The traditional office is simply built for focus and productivity. It is the office space that you are awarded by a company, probably in its headquarters or one of its branches across the world. Hence, they allocate you an office, which could be for your personal use if you are among the senior staff. It could also be a shared office or a cubicle if you are among the junior staff. However, irrespective of if you are a senior staff or junior staff, you will be expected to work with other people. The implication is that you will invite people to your office regularly. They could be other staffs, customers, prospective customers, or guests. If you want to stock up on office supplies for your traditional office or your home office, you should see office supplies UK reviews on Britainreviews.co.uk to know what to buy and where to buy them.
History of the traditional office
The history of the office culture can be traced to the ancient city of Rome where religious and political leaders will gather in a forum in the centre of the city for announcements, discussions, and meetings. This was similar to the stand-up meeting that your team engage in weekly. However, with the fall of the Roman Empire, the office buildings also fell.
During the eighteenth century, the UK’s East India House became an example of what mega-corporations will look like today. Several workers were provided with offices with lavish interiors as well as company perks. However, they were not too impressed with the workdays that were monotonous and lasted for long hours, while they only got a limited vacation.
During the late 1800s, skyscrapers were discovered. This further cemented the traditional office arrangements as workers were provided with offices on floors of the skyscrapers with most having desks side by side.

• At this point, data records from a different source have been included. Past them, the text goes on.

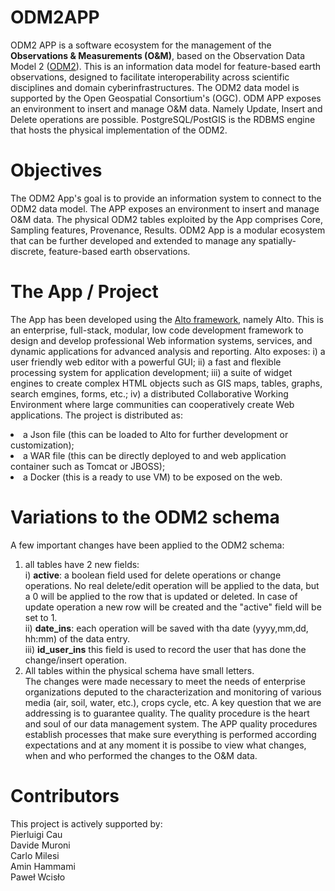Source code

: # ODM2APP
ODM2 APP is a software ecosystem for the management of the <b>Observations & Measurements (O&M)</b>, based on the Observation Data Model 2 (<a href="https://github.com/ODM2">ODM2</a>).
This is an information data model for feature-based earth observations, designed to facilitate interoperability across scientific disciplines and domain cyberinfrastructures. The ODM2 data model is supported by the Open Geospatial Consortium's (OGC).
ODM APP exposes an environment to insert and manage O&M data. Namely Update, Insert and Delete operations are possible. PostgreSQL/PostGIS is the RDBMS engine that hosts the physical implementation of the ODM2. 
# Objectives
The ODM2 App's goal is to provide an information system to connect to the ODM2 data model. The APP exposes an environment to insert and manage O&M data. The physical ODM2 tables exploited by the App comprises Core, Sampling features, Provenance, Results. ODM2 App is a modular ecosystem that can be further developed and extended to manage any spatially-discrete, feature-based earth observations.
# The App / Project
The App has been developed using the <a href="http://www.altoframework.com/">Alto framework</a>, namely Alto. This is an enterprise, full-stack, modular, low code development framework to design and develop professional Web information systems, services, and dynamic applications for advanced analysis and reporting. 
Alto exposes:
i) a user friendly web editor with a powerful GUI;
ii) a fast and flexible processing system for application development;
iii) a suite of widget engines to create complex HTML objects such as GIS maps, tables, graphs, search emgines, forms, etc.;
iv) a distributed Collaborative Working Environment where large communities can cooperatively create Web applications.
The project is distributed as: 
  <li> a Json file (this can be loaded to Alto for further development or customization);</li>
  <li> a WAR file (this can be directly deployed to and web application container such as Tomcat or JBOSS);</li>
  <li> a Docker (this is a ready to use VM) to be exposed on the web. </li>
  
# Variations to the ODM2 schema
A few important changes have been applied to the ODM2 schema:
1. all tables have 2 new fields: 
<br> i) <b>active</b>: a boolean field used for delete operations or change operations. No real delete/edit operation will be applied to the data, but a 0 will be applied to the row that is updated or deleted. In case of update operation a new row will be created and the "active" field will be set to 1. 
<br> ii) <b> date_ins</b>: each operation will be saved with tha date (yyyy,mm,dd, hh:mm) of the data entry.
<br> iii) <b> id_user_ins</b> this field is used to record the user that has done the change/insert operation.
2. All tables within the physical schema have small letters.
<br> The changes were made necessary to meet the needs of enterprise organizations deputed to the characterization and monitoring of various media (air, soil, water, etc.), crops cycle, etc. A key question that we are addressing is to guarantee quality. The quality procedure is the heart and soul of our data management system. The APP quality procedures establish processes that make sure everything is performed according expectations and at any moment it is possibe to view what changes, when and who performed the changes to the O&M data. 
# Contributors
This project is actively supported by:
<br> Pierluigi Cau 
<br> Davide Muroni
<br> Carlo Milesi
<br> Amin Hammami
<br> Paweł Wcisło 

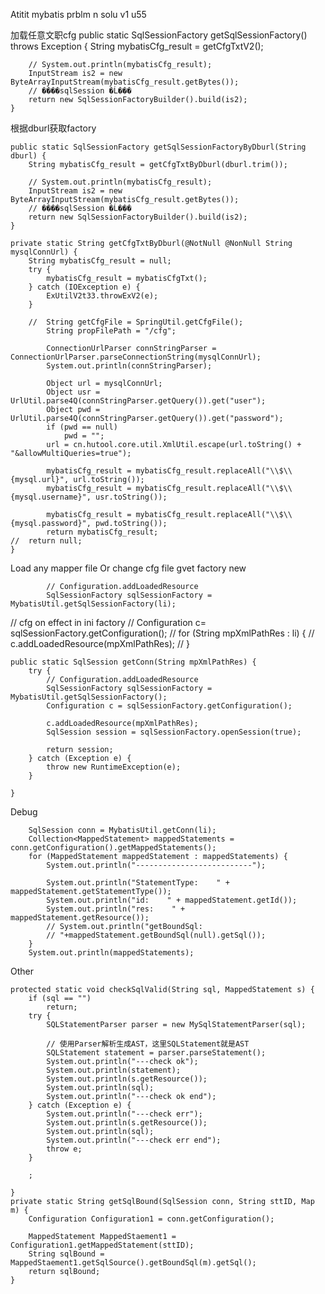 Atitit mybatis prblm n solu v1 u55


加载任意文职cfg
	public static SqlSessionFactory getSqlSessionFactory() throws Exception {
		String mybatisCfg_result = getCfgTxtV2();

		// System.out.println(mybatisCfg_result);
		InputStream is2 = new ByteArrayInputStream(mybatisCfg_result.getBytes());
		// ����sqlSession �Ĺ���
		return new SqlSessionFactoryBuilder().build(is2);
	}

根据dburl获取factory
	
	public static SqlSessionFactory getSqlSessionFactoryByDburl(String dburl) {
		String mybatisCfg_result = getCfgTxtByDburl(dburl.trim());

		// System.out.println(mybatisCfg_result);
		InputStream is2 = new ByteArrayInputStream(mybatisCfg_result.getBytes());
		// ����sqlSession �Ĺ���
		return new SqlSessionFactoryBuilder().build(is2);
	}

	private static String getCfgTxtByDburl(@NotNull @NonNull String mysqlConnUrl) {
		String mybatisCfg_result = null;
		try {
			mybatisCfg_result = mybatisCfgTxt();
		} catch (IOException e) {
			ExUtilV2t33.throwExV2(e);
		}

		//	String getCfgFile = SpringUtil.getCfgFile();
			String propFilePath = "/cfg";
			 
			ConnectionUrlParser connStringParser = ConnectionUrlParser.parseConnectionString(mysqlConnUrl);
			System.out.println(connStringParser);

			Object url = mysqlConnUrl;
			Object usr = UrlUtil.parse4Q(connStringParser.getQuery()).get("user");
			Object pwd = UrlUtil.parse4Q(connStringParser.getQuery()).get("password");
			if (pwd == null)
				pwd = "";
			url = cn.hutool.core.util.XmlUtil.escape(url.toString() + "&allowMultiQueries=true");

			mybatisCfg_result = mybatisCfg_result.replaceAll("\\$\\{mysql.url}", url.toString());
			mybatisCfg_result = mybatisCfg_result.replaceAll("\\$\\{mysql.username}", usr.toString());

			mybatisCfg_result = mybatisCfg_result.replaceAll("\\$\\{mysql.password}", pwd.toString());
			return mybatisCfg_result;
	//	return null;
	}

Load any mapper file
Or change cfg file  gvet factory new

			// Configuration.addLoadedResource
			SqlSessionFactory sqlSessionFactory = MybatisUtil.getSqlSessionFactory(li);
//		cfg on effect in ini factory
			// Configuration c= sqlSessionFactory.getConfiguration();
//			 for (String mpXmlPathRes : li) {
//				 c.addLoadedResource(mpXmlPathRes);
//			}

	public static SqlSession getConn(String mpXmlPathRes) {
		try {
			// Configuration.addLoadedResource
			SqlSessionFactory sqlSessionFactory = MybatisUtil.getSqlSessionFactory();
			Configuration c = sqlSessionFactory.getConfiguration();

			c.addLoadedResource(mpXmlPathRes);
			SqlSession session = sqlSessionFactory.openSession(true);

			return session;
		} catch (Exception e) {
			throw new RuntimeException(e);
		}

	}

Debug

		SqlSession conn = MybatisUtil.getConn(li);
		Collection<MappedStatement> mappedStatements = conn.getConfiguration().getMappedStatements();
		for (MappedStatement mappedStatement : mappedStatements) {
			System.out.println("--------------------------");

			System.out.println("StatementType:    " + mappedStatement.getStatementType());
			System.out.println("id:    " + mappedStatement.getId());
			System.out.println("res:    " + mappedStatement.getResource());
			// System.out.println("getBoundSql:
			// "+mappedStatement.getBoundSql(null).getSql());
		}
		System.out.println(mappedStatements);
Other

	protected static void checkSqlValid(String sql, MappedStatement s) {
		if (sql == "")
			return;
		try {
			SQLStatementParser parser = new MySqlStatementParser(sql);

			// 使用Parser解析生成AST，这里SQLStatement就是AST
			SQLStatement statement = parser.parseStatement();
			System.out.println("---check ok");
			System.out.println(statement);
			System.out.println(s.getResource());
			System.out.println(sql);
			System.out.println("---check ok end");
		} catch (Exception e) {
			System.out.println("---check err");
			System.out.println(s.getResource());
			System.out.println(sql);
			System.out.println("---check err end");
			throw e;
		}

		;

	}
	private static String getSqlBound(SqlSession conn, String sttID, Map m) {
		Configuration Configuration1 = conn.getConfiguration();

		MappedStatement MappedStaement1 = Configuration1.getMappedStatement(sttID);
		String sqlBound = MappedStaement1.getSqlSource().getBoundSql(m).getSql();
		return sqlBound;
	}
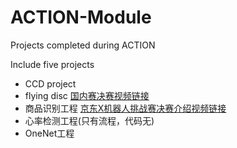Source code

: # ACTION-Module
Projects completed during ACTION

Include five projects

- CCD project
- flying disc [国内赛决赛视频链接](https://www.bilibili.com/video/av12405640/)
- 商品识别工程 [京东X机器人挑战赛决赛介绍视频链接](https://v.qq.com/x/page/b0837wctzi2.html)
- 心率检测工程(只有流程，代码无)
- OneNet工程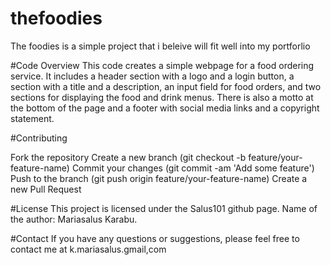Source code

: # thefoodies

The foodies is a simple project that i beleive will fit well into my portforlio

#Code Overview
This code creates a simple webpage for a food ordering service. It includes a header section with a logo and a login button, a section with a title and a description, an input field for food orders, and two sections for displaying the food and drink menus. There is also a motto at the bottom of the page and a footer with social media links and a copyright statement.

#Contributing

Fork the repository
Create a new branch (git checkout -b feature/your-feature-name)
Commit your changes (git commit -am 'Add some feature')
Push to the branch (git push origin feature/your-feature-name)
Create a new Pull Request

#License
This project is licensed under the Salus101 github page.
Name of the author: Mariasalus Karabu.

#Contact
If you have any questions or suggestions, please feel free to contact me at k.mariasalus.gmail,com
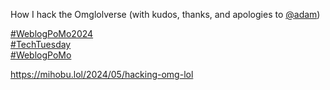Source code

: How I hack the Omglolverse (with kudos, thanks, and apologies to <span class="h-card" translate="no">[@<span>adam</span>](https://social.lol/@adam)</span>)

[\#<span>WeblogPoMo2024</span>](https://social.lol/tags/WeblogPoMo2024)  
[\#<span>TechTuesday</span>](https://social.lol/tags/TechTuesday)  
[\#<span>WeblogPoMo</span>](https://social.lol/tags/WeblogPoMo)

[<span class="invisible">https://</span><span class="ellipsis">mihobu.lol/2024/05/hacking-omg</span><span class="invisible">-lol</span>](https://mihobu.lol/2024/05/hacking-omg-lol)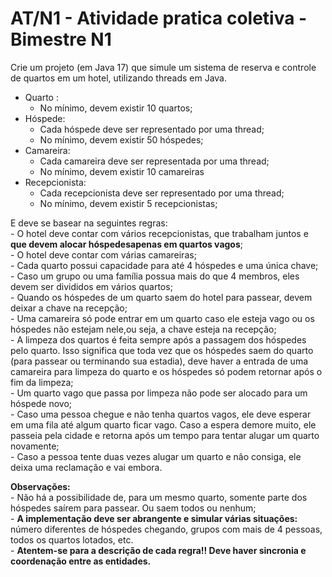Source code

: # AT/N1 - Atividade pratica coletiva -Bimestre N1
Crie um projeto (em Java 17) que simule um sistema de reserva e controle de quartos em um hotel, utilizando
threads em Java. 
- Quarto :
    - No mínimo, devem existir 10 quartos;
- Hóspede:
    - Cada hóspede deve ser representado por uma thread;
    - No mínimo, devem existir 50 hóspedes;
- Camareira:
    - Cada camareira deve ser representada por uma thread;
    - No mínimo, devem existir 10 camareiras
- Recepcionista:
    - Cada recepcionista deve ser representado por uma thread;
    - No mínimo, devem existir 5 recepcionistas;

E deve se basear na seguintes regras:<br>
    - O hotel deve contar com vários recepcionistas, que trabalham juntos e **que devem alocar hóspedesapenas em quartos vagos**;<br>
    - O hotel deve contar com várias camareiras;<br>
    - Cada quarto possui capacidade para até 4 hóspedes e uma única chave;<br>
    - Caso um grupo ou uma família possua mais do que 4 membros, eles devem ser divididos em vários quartos;<br>
    - Quando os hóspedes de um quarto saem do hotel para passear, devem deixar a chave na recepção;<br>
    - Uma camareira só pode entrar em um quarto caso ele esteja vago ou os hóspedes não estejam nele,ou seja, a chave esteja na recepção;<br>
    - A limpeza dos quartos é feita sempre após a passagem dos hóspedes pelo quarto. Isso significa que toda vez que os hóspedes saem do 
    quarto (para passear ou terminando sua estadia), deve haver a entrada de uma camareira para limpeza do quarto e os hóspedes só podem 
    retornar após o fim da limpeza;<br>
    - Um quarto vago que passa por limpeza não pode ser alocado para um hóspede novo;<br>
    - Caso uma pessoa chegue e não tenha quartos vagos, ele deve esperar em uma fila até algum quarto
      ficar vago. Caso a espera demore muito, ele passeia pela cidade e retorna após um tempo para tentar
      alugar um quarto novamente;<br>
    - Caso a pessoa tente duas vezes alugar um quarto e não consiga, ele deixa uma reclamação e vai embora.<br>

**Observações:**<br>
    - Não há a possibilidade de, para um mesmo quarto, somente parte dos hóspedes saírem para passear.
Ou saem todos ou nenhum;<br>
    - **A implementação deve ser abrangente e simular várias situações:**  número diferentes de hóspedes
chegando, grupos com mais de 4 pessoas, todos os quartos lotados, etc.<br>
    - **Atentem-se para a descrição de cada regra!! Deve haver sincronia e coordenação entre as
entidades.**
    
    
    
    
    
  





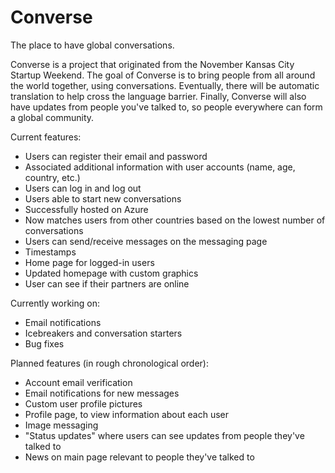 # Converse
The place to have global conversations.

Converse is a project that originated from the November Kansas City Startup Weekend. The goal of Converse is to bring people from all around the world together, using conversations. Eventually, there will be automatic translation to help cross the language barrier. Finally, Converse will also have updates from people you've talked to, so people everywhere can form a global community.

Current features:
- Users can register their email and password
- Associated additional information with user accounts (name, age, country, etc.)
- Users can log in and log out
- Users able to start new conversations
- Successfully hosted on Azure
- Now matches users from other countries based on the lowest number of conversations
- Users can send/receive messages on the messaging page
- Timestamps
- Home page for logged-in users
- Updated homepage with custom graphics
- User can see if their partners are online

Currently working on:
- Email notifications
- Icebreakers and conversation starters
- Bug fixes

Planned features (in rough chronological order):
- Account email verification
- Email notifications for new messages
- Custom user profile pictures
- Profile page, to view information about each user
- Image messaging
- "Status updates" where users can see updates from people they've talked to
- News on main page relevant to people they've talked to
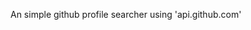 <img src="https://i.imgur.com/voKyJl5.png" alt="">

An simple github profile searcher using 'api.github.com'
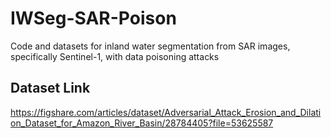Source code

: # IWSeg-SAR-Poison
Code and datasets for inland water segmentation from SAR images, specifically Sentinel-1, with data poisoning attacks

## Dataset Link
https://figshare.com/articles/dataset/Adversarial_Attack_Erosion_and_Dilation_Dataset_for_Amazon_River_Basin/28784405?file=53625587
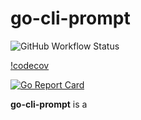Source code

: # go-cli-prompt

![GitHub Workflow Status](https://github.com/bchivari/go-cli-prompt/workflows/CI/badge.svg)

[!codecov](https://codecov.io/gh/bchivari/go-cli-prompt)

[![Go Report Card](https://goreportcard.com/badge/github.com/bchivari/go-cli-prompt)](https://goreportcard.com/report/github.com/bchivari/go-cli-prompt)

**go-cli-prompt** is a 

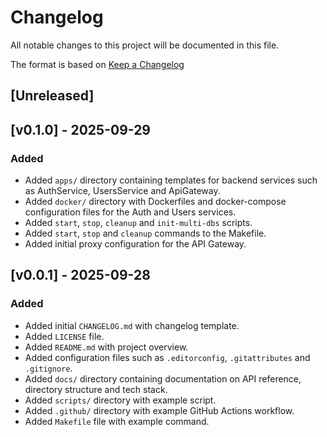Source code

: # Changelog

All notable changes to this project will be documented in this file.

The format is based on [Keep a Changelog](https://keepachangelog.com/en/1.1.0/)

## [Unreleased]

## [v0.1.0] - 2025-09-29

### Added
- Added `apps/` directory containing templates for backend services such as AuthService, UsersService and ApiGateway.
- Added `docker/` directory with Dockerfiles and docker-compose configuration files for the Auth and Users services.
- Added `start`, `stop`, `cleanup` and `init-multi-dbs` scripts.
- Added `start`, `stop` and `cleanup` commands to the Makefile.
- Added initial proxy configuration for the API Gateway.

## [v0.0.1] - 2025-09-28

### Added

- Added initial `CHANGELOG.md` with changelog template.
- Added `LICENSE` file.
- Added `README.md` with project overview.
- Added configuration files such as `.editorconfig`, `.gitattributes` and `.gitignore`.
- Added `docs/` directory containing documentation on API reference, directory structure and tech stack.
- Added `scripts/` directory with example script.
- Added `.github/` directory with example GitHub Actions workflow.
- Added `Makefile` file with example command.
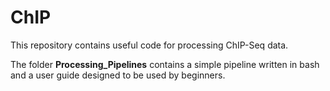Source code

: # ChIP

This repository contains useful code for processing ChIP-Seq data.

The folder **Processing_Pipelines** contains a simple pipeline written in bash and a user guide designed to be used by beginners.
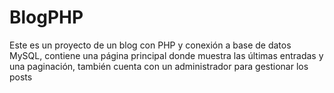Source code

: # BlogPHP
Este es un proyecto de un blog con PHP y conexión a base de datos MySQL, contiene una página principal donde muestra las últimas entradas y una paginación, también cuenta con un administrador para gestionar los posts
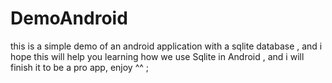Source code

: # DemoAndroid
this is a simple demo of an android application with a sqlite database , and i hope this will help you learning how we use Sqlite in Android , and i will finish it to be a pro app, enjoy ^^ ;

The Burolandshaft came up in the 1960s. It was a concept that started from German that promoted interactive work environments. It featured an informal arrangement of desks as well as flower pots in offices to make the environment healthier for the employees.
The effects of Coronavirus on the traditional office
The major effect of Coronavirus on the traditional office as witnessed in the year 2020 was the closure of traditional offices. Most traditional offices across the world were closed and workers were meant to sit at home. For companies where workers could work remotely, they were able to continue to work from their home. Hence, it is looking like Coronavirus could be a game-changer to the current work arrangements and it could be the start of most companies opting for remote workers.
Some companies have hinted that they will not encourage their employees to resume after the pandemic as they can continue to work from home. However, it will be impossible for everybody to work from home. Factory workers for example and those that work in other offices where they are directly involved in the production and supplies of goods will require some of their staffs to be available for those reasons.